Quick, in its corners ere certain shapes arouse!
Let them—every devil of the night—lay claim,
Make and mend, or rap and rend, for me! Good-bye!
God be their guard from disturbance at their glee,
Till, crash, comes down the carcass in a heap!" quoth I:
"Nay, but there's a decency required!" quoth She.

III

"Ah, but if you knew how time has dragged, days, nights!
All the neighbour-talk with man and maid—such men!
All the fuss and trouble of street-sounds, window-sights;
All the worry of flapping door and echoing roof; and then,
All the fancies … Who were they had leave, dared try
Darker arts that almost struck despair in me?
If you knew but how I dwelt down here!" quoth I:
"And was I so better off up there?" quoth She,

IV

"Help and get it over! Re-united to his wife
(How draw up the paper lets the parish-people know?)
Lies M., or N., departed from this life,
Day the this or that, month and year the so and so
.
What i' the way of final flourish? Prose, verse? Try!
Affliction sore long time he bore, or, what is it to be?
Till God did please to grant him ease. Do end!" quoth I:
"I end with—Love is all and Death is nought!" quoth She.
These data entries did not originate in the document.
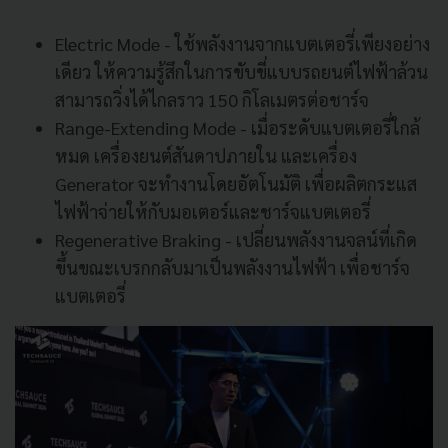
Electric Mode - ใช้พลังงานจากแบตเตอรี่เพียงอย่าง
เดียว ให้ความรู้สึกในการขับขี่แบบรถยนต์ไฟฟ้าล้วน
สามารถวิ่งได้ไกลราว 150 กิโลเมตรต่อชาร์จ
Range-Extending Mode - เมื่อระดับแบตเตอรี่ใกล้
หมด เครื่องยนต์สันดาปภายใน และเครื่อง
Generator จะทำงานโดยอัตโนมัติ เพื่อผลิตกระแส
ไฟฟ้าจ่ายให้กับมอเตอร์และชาร์จแบตเตอรี่
Regenerative Braking - เปลี่ยนพลังงานจลน์ที่เกิด
ขึ้นขณะเบรกกลับมาเป็นพลังงานไฟฟ้า เพื่อชาร์จ
แบตเตอรี่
The same thought—the dramatic contrast between the free spirit and its prison-house—is the basis of the two lyrics that serve as prologues to Pacchiarotto and to La Saisiaz. As Dryden's prefaces are far better than his plays, so Browning's Prologues to Pacchiarotto, to La Saisiaz, to The Two Poets of Croisic, to Jocoseria are decidedly superior in poetic art and beauty to the volumes they introduce. Indeed the prologue to The Two Poets of Croisic is one of the most beautiful and perfect lyrics in the English language.